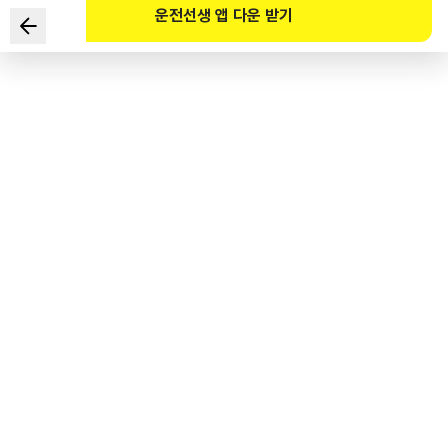
운전선생 앱 다운 받기
도로교통법령상 좌석안전띠 착용에 대한 내용으로 올바른 것은?
1
.
좌석안전띠는 허리 위로 고정시켜 교통사고 충격에 대비한다.
2
.
화재진압을 위해 출동하는 소방관은 좌석안전띠를 착용하지 않아도
된다.
3
.
어린이는 앞좌석에 앉혀 좌석안전띠를 매도록 하는 것이 가장
안전하다.
4
.
13세 미만의 자녀에게 좌석안전띠를 매도록 하지 않으면 과태료가
3만 원이다.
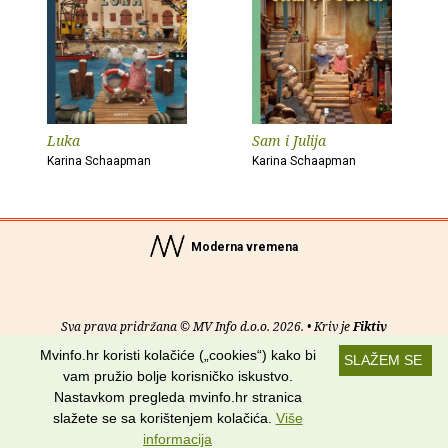
Luka
Sam i Julija
Karina Schaapman
Karina Schaapman
Moderna vremena
Sva prava pridržana © MV Info d.o.o. 2026. • Kriv je
Fiktiv
Mvinfo.hr koristi kolačiće („cookies“) kako bi
SLAŽEM SE
O nama
•
Pomoć
•
Uvjeti korištenja
•
RSS kanali
vam pružio bolje korisničko iskustvo.
Nastavkom pregleda mvinfo.hr stranica
Potraži nas na:
slažete se sa korištenjem kolačića.
Više
informacija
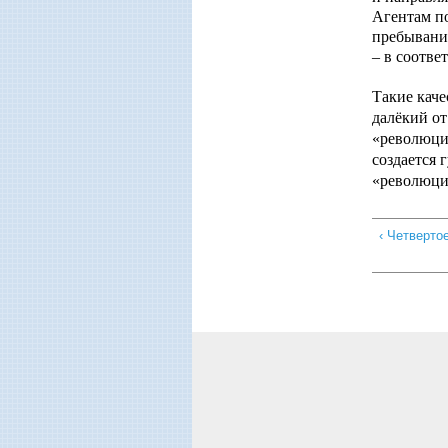
Агентам по
пребывания
– в соотве
Такие кач
далёкий от
«революцио
создается 
«революци
‹ Четверто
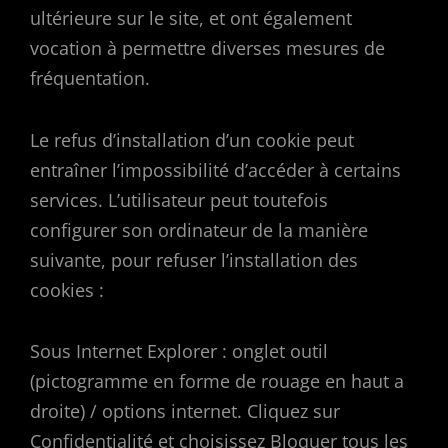
ultérieure sur le site, et ont également
vocation à permettre diverses mesures de
fréquentation.
Le refus d’installation d’un cookie peut
entraîner l’impossibilité d’accéder à certains
services. L’utilisateur peut toutefois
configurer son ordinateur de la manière
suivante, pour refuser l’installation des
cookies :
Sous Internet Explorer : onglet outil
(pictogramme en forme de rouage en haut a
droite) / options internet. Cliquez sur
Confidentialité et choisissez Bloquer tous les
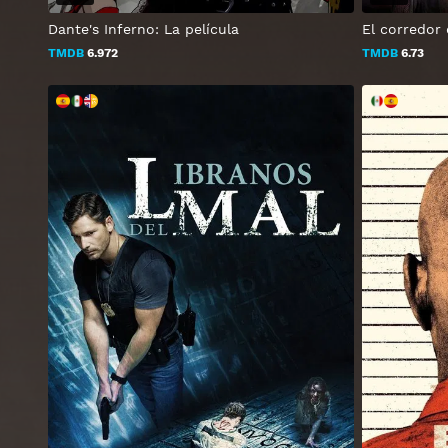
Dante's Inferno: La película
El corredor 
TMDB
6.972
TMDB
6.73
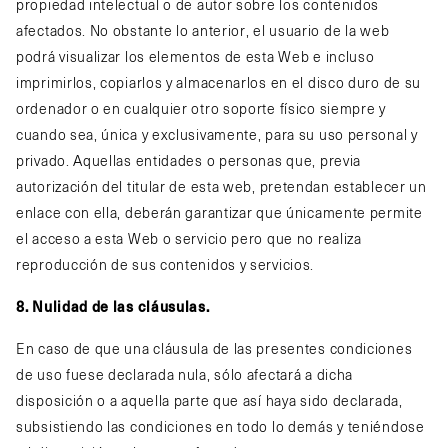
propiedad intelectual o de autor sobre los contenidos
afectados. No obstante lo anterior, el usuario de la web
podrá visualizar los elementos de esta Web e incluso
imprimirlos, copiarlos y almacenarlos en el disco duro de su
ordenador o en cualquier otro soporte físico siempre y
cuando sea, única y exclusivamente, para su uso personal y
privado. Aquellas entidades o personas que, previa
autorización del titular de esta web, pretendan establecer un
enlace con ella, deberán garantizar que únicamente permite
el acceso a esta Web o servicio pero que no realiza
reproducción de sus contenidos y servicios.
8. Nulidad de las cláusulas.
En caso de que una cláusula de las presentes condiciones
de uso fuese declarada nula, sólo afectará a dicha
disposición o a aquella parte que así haya sido declarada,
subsistiendo las condiciones en todo lo demás y teniéndose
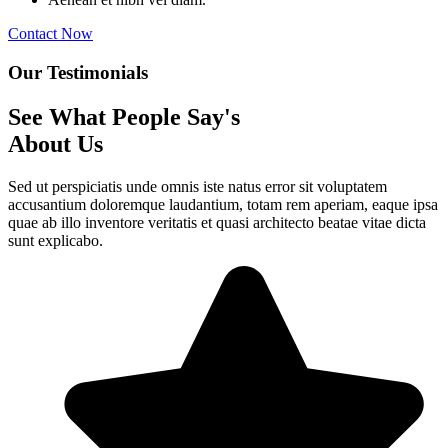
Contact Now
Our Testimonials
See What People Say's
About Us
Sed ut perspiciatis unde omnis iste natus error sit voluptatem
accusantium doloremque laudantium, totam rem aperiam, eaque ipsa
quae ab illo inventore veritatis et quasi architecto beatae vitae dicta
sunt explicabo.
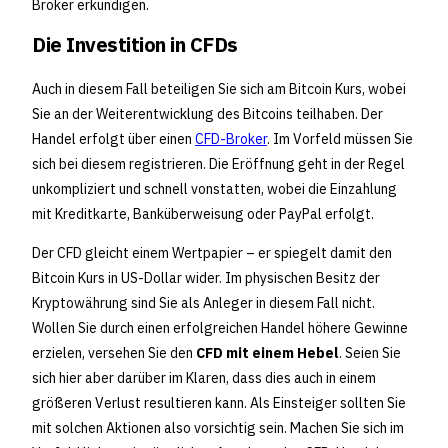
Broker erkundigen.
Die Investition in CFDs
Auch in diesem Fall beteiligen Sie sich am Bitcoin Kurs, wobei
Sie an der Weiterentwicklung des Bitcoins teilhaben. Der
Handel erfolgt über einen
CFD-Broker
. Im Vorfeld müssen Sie
sich bei diesem registrieren. Die Eröffnung geht in der Regel
unkompliziert und schnell vonstatten, wobei die Einzahlung
mit Kreditkarte, Banküberweisung oder PayPal erfolgt.
Der CFD gleicht einem Wertpapier – er spiegelt damit den
Bitcoin Kurs in US-Dollar wider. Im physischen Besitz der
Kryptowährung sind Sie als Anleger in diesem Fall nicht.
Wollen Sie durch einen erfolgreichen Handel höhere Gewinne
erzielen, versehen Sie den
CFD mit einem Hebel
. Seien Sie
sich hier aber darüber im Klaren, dass dies auch in einem
größeren Verlust resultieren kann. Als Einsteiger sollten Sie
mit solchen Aktionen also vorsichtig sein. Machen Sie sich im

**Try it:**
Can you reproduce, word for word, the text read from every one of the records above, leaving the pictures out of your answer?

**Result for this exercise:**
운전선생 앱 다운 받기
도로교통법령상 좌석안전띠 착용에 대한 내용으로 올바른 것은?
1
.
좌석안전띠는 허리 위로 고정시켜 교통사고 충격에 대비한다.
2
.
화재진압을 위해 출동하는 소방관은 좌석안전띠를 착용하지 않아도
된다.
3
.
어린이는 앞좌석에 앉혀 좌석안전띠를 매도록 하는 것이 가장
안전하다.
4
.
13세 미만의 자녀에게 좌석안전띠를 매도록 하지 않으면 과태료가
3만 원이다.
Luka
Sam i Julija
Karina Schaapman
Karina Schaapman
Moderna vremena
Sva prava pridržana © MV Info d.o.o. 2026. • Kriv je
Fiktiv
Mvinfo.hr koristi kolačiće („cookies“) kako bi
SLAŽEM SE
O nama
•
Pomoć
•
Uvjeti korištenja
•
RSS kanali
vam pružio bolje korisničko iskustvo.
Nastavkom pregleda mvinfo.hr stranica
Potraži nas na:
slažete se sa korištenjem kolačića.
Više
informacija
Агентам по
пребывания
– в соотве
Такие кач
далёкий от
«революцио
создается 
«революци
‹ Четверто
ultérieure sur le site, et ont également
vocation à permettre diverses mesures de
fréquentation.
Le refus d’installation d’un cookie peut
entraîner l’impossibilité d’accéder à certains
services. L’utilisateur peut toutefois
configurer son ordinateur de la manière
suivante, pour refuser l’installation des
cookies :
Sous Internet Explorer : onglet outil
(pictogramme en forme de rouage en haut a
droite) / options internet. Cliquez sur
Confidentialité et choisissez Bloquer tous les
Dante's Inferno: La película
El corredor 
TMDB
6.972
TMDB
6.73
propiedad intelectual o de autor sobre los contenidos
afectados. No obstante lo anterior, el usuario de la web
podrá visualizar los elementos de esta Web e incluso
imprimirlos, copiarlos y almacenarlos en el disco duro de su
ordenador o en cualquier otro soporte físico siempre y
cuando sea, única y exclusivamente, para su uso personal y
privado. Aquellas entidades o personas que, previa
autorización del titular de esta web, pretendan establecer un
enlace con ella, deberán garantizar que únicamente permite
el acceso a esta Web o servicio pero que no realiza
reproducción de sus contenidos y servicios.
8. Nulidad de las cláusulas.
En caso de que una cláusula de las presentes condiciones
de uso fuese declarada nula, sólo afectará a dicha
disposición o a aquella parte que así haya sido declarada,
subsistiendo las condiciones en todo lo demás y teniéndose
Contact Now
Our Testimonials
See What People Say's
About Us
Sed ut perspiciatis unde omnis iste natus error sit voluptatem
accusantium doloremque laudantium, totam rem aperiam, eaque ipsa
quae ab illo inventore veritatis et quasi architecto beatae vitae dicta
sunt explicabo.
Broker erkundigen.
Die Investition in CFDs
Auch in diesem Fall beteiligen Sie sich am Bitcoin Kurs, wobei
Sie an der Weiterentwicklung des Bitcoins teilhaben. Der
Handel erfolgt über einen
CFD-Broker
. Im Vorfeld müssen Sie
sich bei diesem registrieren. Die Eröffnung geht in der Regel
unkompliziert und schnell vonstatten, wobei die Einzahlung
mit Kreditkarte, Banküberweisung oder PayPal erfolgt.
Der CFD gleicht einem Wertpapier – er spiegelt damit den
Bitcoin Kurs in US-Dollar wider. Im physischen Besitz der
Kryptowährung sind Sie als Anleger in diesem Fall nicht.
Wollen Sie durch einen erfolgreichen Handel höhere Gewinne
erzielen, versehen Sie den
CFD mit einem Hebel
. Seien Sie
sich hier aber darüber im Klaren, dass dies auch in einem
größeren Verlust resultieren kann. Als Einsteiger sollten Sie
mit solchen Aktionen also vorsichtig sein. Machen Sie sich im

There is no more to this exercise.